The Need for a Laboratory Freezer


First pioneered in the late 1700s, vaccines stand among many medical developments and inventions that save many lives every single year. Designed to bolster the human body’s immune system against infectious disease of all sorts, vaccines are known to save many lives around the world every single year, in the United States and elsewhere. Children and adults alike receive these vaccines to keep them and their communities safe from dangerous diseases, and a child’s developing immune system may need this boost while adults may need an update. Even the elderly often receive vaccines to keep them healthy, since their age-worn immune systems may not fight off infections as well. Of course, these fragile vaccines also need proper storage before use, an they are sensitive to temperature. For this reason, a laboratory freezer or a vaccine freezer unit will be used, and a medical fridge freezer can do a lot of good for a research lab or a hospital with vaccines on site. Wholesale lab refrigerator units or laboratory freezers can be found online with medical suppliers, and a lab’s staff may find just the unit they need.

Vaccines Then and Now

Vaccines as we know them were first innovated in 1796, when a man named Edward Jenner developed what he called the “arm to arm” inoculation method against smallpox. He did this when he drew a tissue sample from the skin blister of a cowpox patient, then transferred that sample to the arm of a patient. That patient’s immune system was then “trained” to fight off cowpox, smallpox, and related disease, protecting them from such infection. This proved successful, and vaccines continued to be refined and enhanced over the decades. By the 1940s, large scale production of vaccines began in earnest, and they often protected patients from common disease of the time such as smallpox, whooping cough, Diphtheria, and tetanus. Now, in the early 21st century, vaccines cover an even wider swath of dangerous diseases, including measles and Polio as well. Once-common diseases are now a relative rarity.

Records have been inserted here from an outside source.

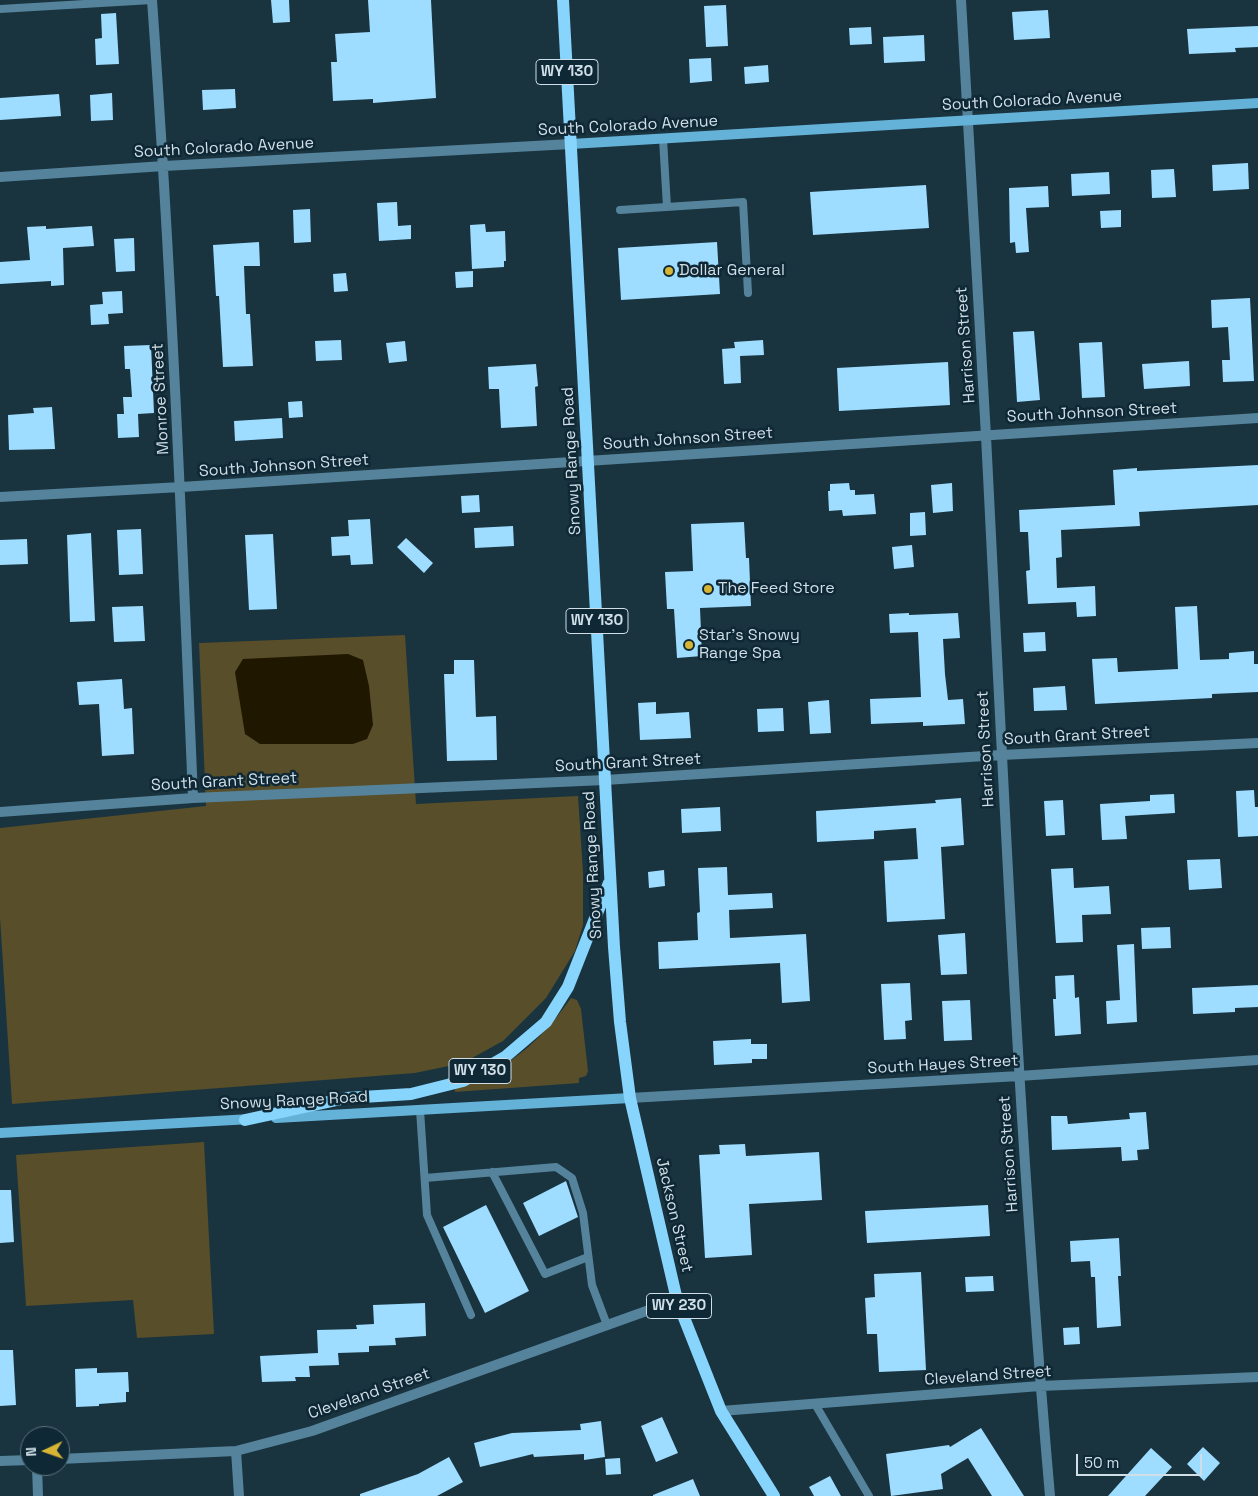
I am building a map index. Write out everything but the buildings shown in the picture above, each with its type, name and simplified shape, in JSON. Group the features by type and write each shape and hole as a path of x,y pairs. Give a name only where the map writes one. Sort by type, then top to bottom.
{"main road":[{"name":"Snowy Range Road","path":"562,0 610,878 620,1022 630,1098"},
{"name":"WY 130","path":"245,1120 346,1098 412,1094 463,1081 505,1057 546,1022 568,987 610,878"},
{"name":"Jackson Street","path":"630,1098 677,1300 721,1411 774,1496"}],"street":[{"name":"Monroe Street","path":"152,0 164,166 181,487 193,798"},
{"name":"Harrison Street","path":"961,0 986,434 1019,1076 1040,1386 1050,1496"},
{"name":"South Colorado Avenue","path":"0,177 1258,103"},
{"name":"South Johnson Street","path":"0,497 1258,418"},
{"name":"South Grant Street","path":"0,812 193,798 605,780 1001,755 1258,743"},
{"name":"South Hayes Street","path":"630,1098 1019,1076 1258,1060"},
{"name":"Snowy Range Road","path":"0,1133 630,1098"},
{"name":"Cleveland Street","path":"70,1459 236,1451 312,1431 677,1300"},
{"name":"Cleveland Street","path":"721,1411 1040,1386 1258,1377"},
{"path":"236,1451 239,1496"},
{"path":"0,1461 20,1460"},
{"path":"37,1476 38,1496"}],"lane":[{"path":"0,9 152,0"},
{"path":"663,138 668,207"},
{"path":"620,210 743,202 748,293"},
{"path":"420,1110 427,1215 471,1315"},
{"path":"425,1178 556,1167 572,1178 583,1213 592,1285 607,1325"},
{"path":"492,1172 545,1274 588,1257"},
{"path":"814,1404 869,1496"}],"shaded area":[{"path":"405,635 416,804 578,796 583,872 583,925 575,951 546,998 503,1041 463,1063 415,1073 12,1104 0,918 0,828 206,806 199,643"},
{"path":"348,654 363,660 369,686 373,725 367,739 353,744 260,744 245,734 235,672 243,659"},
{"path":"571,998 577,1000 581,1009 588,1071 586,1076 579,1078 579,1083 455,1092 455,1087 491,1072 521,1053 547,1028"},
{"path":"204,1142 214,1334 137,1338 133,1300 26,1306 16,1155"}],"place":[{"name":"Dollar General","path":"669,271"},
{"name":"The Feed Store","path":"708,589"},
{"name":"Star's Snowy Range Spa","path":"689,645"}]}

Plenty of statistics and trends show how effective vaccines are at preventing fatalities from disease, and measles may serve as a fine example. The World Health Organizations, as well as the Measles and Rubella Initiative, have determined that some 17.1 million lives have been saved due to the measles vaccine since the year 2000. In particular, a total of 546,800 measles-related deaths took place in 2000, but by the year 2014, this figure dropped down to 114,900. That is a 79% decrease in measles fatalities, a considerable amount. As a whole, vaccines prevent around 2.5 million unnecessary (as in preventable) deaths every single year, and that’s more than the population of some entire cities. These vaccines are highly effective, but medical professionals will need the right storage solutions for them. This is where a laboratory freezer or fridge unit will be useful.

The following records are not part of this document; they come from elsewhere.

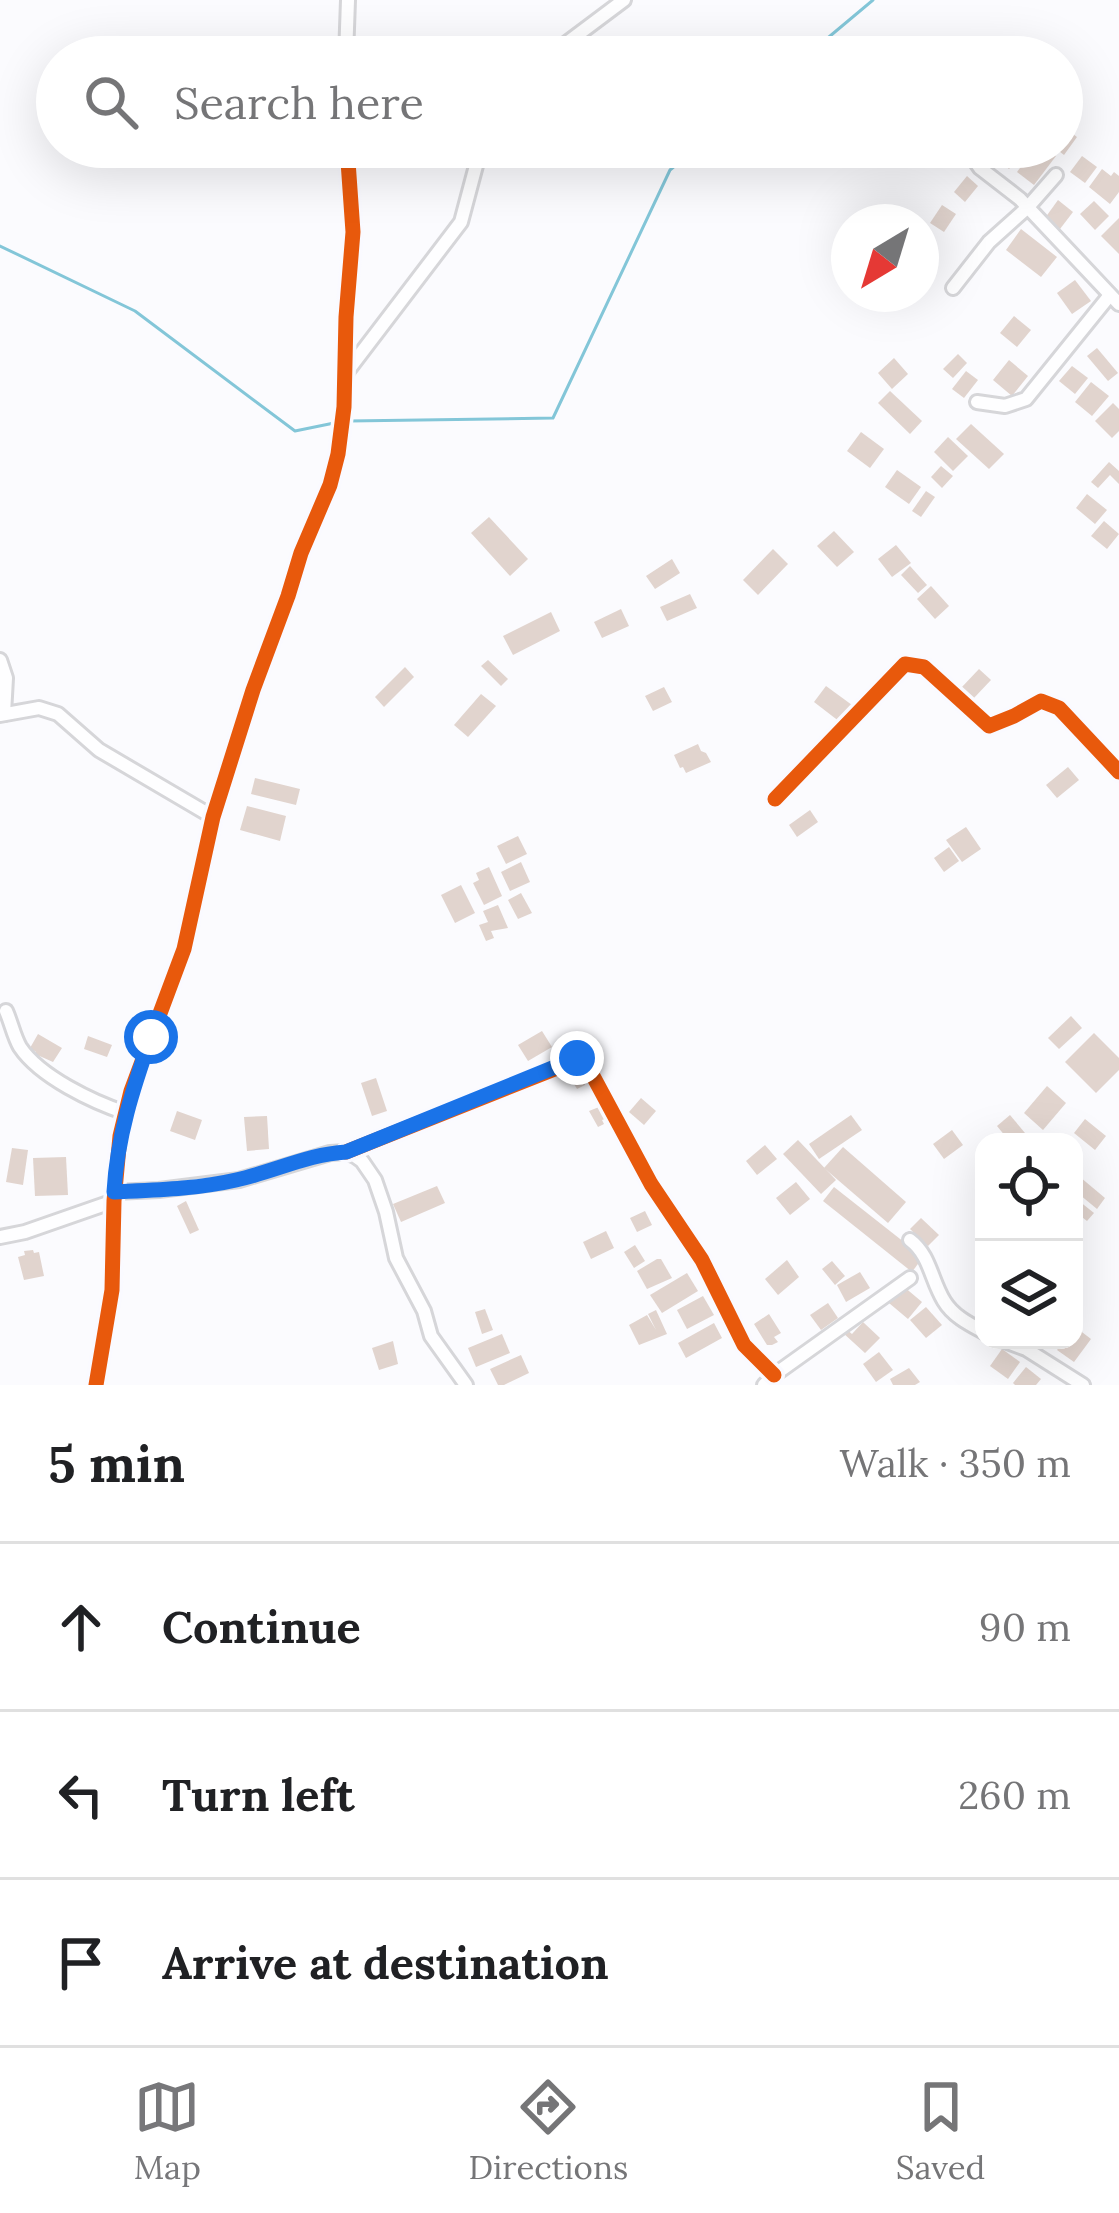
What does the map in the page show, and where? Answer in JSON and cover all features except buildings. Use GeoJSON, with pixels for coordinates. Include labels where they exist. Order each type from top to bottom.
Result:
{"type":"FeatureCollection","features":[{"type":"Feature","properties":{"kind":"street"},"geometry":{"type":"LineString","coordinates":[[347,36],[348,0]]}},
{"type":"Feature","properties":{"kind":"street"},"geometry":{"type":"LineString","coordinates":[[576,36],[624,0]]}},
{"type":"Feature","properties":{"kind":"street"},"geometry":{"type":"LineString","coordinates":[[96,1385],[112,1290],[114,1196],[126,1112],[184,949],[213,817],[253,690],[338,454],[353,232],[348,168]]}},
{"type":"Feature","properties":{"kind":"street"},"geometry":{"type":"LineString","coordinates":[[345,374],[461,222],[476,168]]}},
{"type":"Feature","properties":{"kind":"street"},"geometry":{"type":"LineString","coordinates":[[977,401],[1005,406],[1026,399],[1114,299],[1007,186],[980,168]]}},
{"type":"Feature","properties":{"kind":"street"},"geometry":{"type":"LineString","coordinates":[[953,288],[988,242],[1057,175]]}},
{"type":"Feature","properties":{"kind":"street"},"geometry":{"type":"LineString","coordinates":[[0,660],[6,678],[2,714],[39,708],[58,714],[98,750],[213,817]]}},
{"type":"Feature","properties":{"kind":"street"},"geometry":{"type":"LineString","coordinates":[[776,799],[904,664],[924,667],[989,726],[1041,701],[1059,708],[1119,772]]}},
{"type":"Feature","properties":{"kind":"street"},"geometry":{"type":"LineString","coordinates":[[6,1011],[20,1048],[50,1075],[98,1104],[126,1112]]}},
{"type":"Feature","properties":{"kind":"street"},"geometry":{"type":"LineString","coordinates":[[0,1237],[25,1232],[114,1196],[239,1180],[346,1152],[569,1060],[582,1061],[593,1076],[652,1184],[702,1260],[744,1345],[769,1380],[910,1278]]}},
{"type":"Feature","properties":{"kind":"street"},"geometry":{"type":"LineString","coordinates":[[346,1152],[362,1161],[375,1180],[396,1258],[431,1336],[466,1385]]}},
{"type":"Feature","properties":{"kind":"street"},"geometry":{"type":"LineString","coordinates":[[910,1240],[921,1249],[947,1306],[975,1327]]}},
{"type":"Feature","properties":{"kind":"street"},"geometry":{"type":"LineString","coordinates":[[1026,1349],[1083,1385]]}},
{"type":"Feature","properties":{"kind":"waterway"},"geometry":{"type":"LineString","coordinates":[[830,36],[873,0]]}},
{"type":"Feature","properties":{"kind":"waterway"},"geometry":{"type":"LineString","coordinates":[[349,421],[553,418],[672,168]]}},
{"type":"Feature","properties":{"kind":"waterway"},"geometry":{"type":"LineString","coordinates":[[0,246],[135,311],[295,431],[339,422]]}},
{"type":"Feature","properties":{"kind":"cycle path"},"geometry":{"type":"LineString","coordinates":[[96,1385],[112,1290],[120,1136],[131,1091],[184,949],[213,817],[253,690],[338,454],[353,232],[348,168]]}},
{"type":"Feature","properties":{"kind":"cycle path"},"geometry":{"type":"LineString","coordinates":[[775,799],[905,664],[924,667],[989,726],[1041,701],[1059,708],[1119,772]]}},
{"type":"Feature","properties":{"kind":"cycle path"},"geometry":{"type":"LineString","coordinates":[[346,1152],[569,1060],[582,1061],[651,1184],[702,1260],[744,1345],[774,1375]]}},
{"type":"Feature","properties":{"kind":"route"},"geometry":{"type":"LineString","coordinates":[[151,1037],[120,1136],[114,1192],[239,1180],[346,1152],[577,1058]]}}]}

Vaccine Storage Done Properly

A laboratory freezer or a vaccine fridge unit is no ordinary cooler unit. Commercially available fridge and freezer units do have enough room to store vaccines, but they are designed for storing food and drinks, not delicate vaccines. These units have an unacceptably wide temperature variance as they are opened and closed, which would ruin vaccines stored inside. Instead, a medical grade laboratory freezer or fridge unit will be employed, and thee can be found from medical supply wholesalers. A vaccine refrigerator may store its contents at the recommended temperature of 40 degrees Fahrenheit, and a freezer unit will store vaccines at a temperature ranging from -58 to 5 degrees Fahrenheit, as per guidelines.

When on the market for fridge units, a lab’s staff should consider their available space and how many vaccines they have on hand. They may have limited floor space or a small or very large inventory of vaccines, and these are factors to consider. A too-large fridge unit is a waste of money and space, and a too-small one can’t even store everything. Larger labs have ample floor space for a sizeable freezer, while smaller labs may make use of small, light units that can be stored on a shelf or on a counter. Some freezers are under-the-counter models to save even more room if need be, making them quite convenient.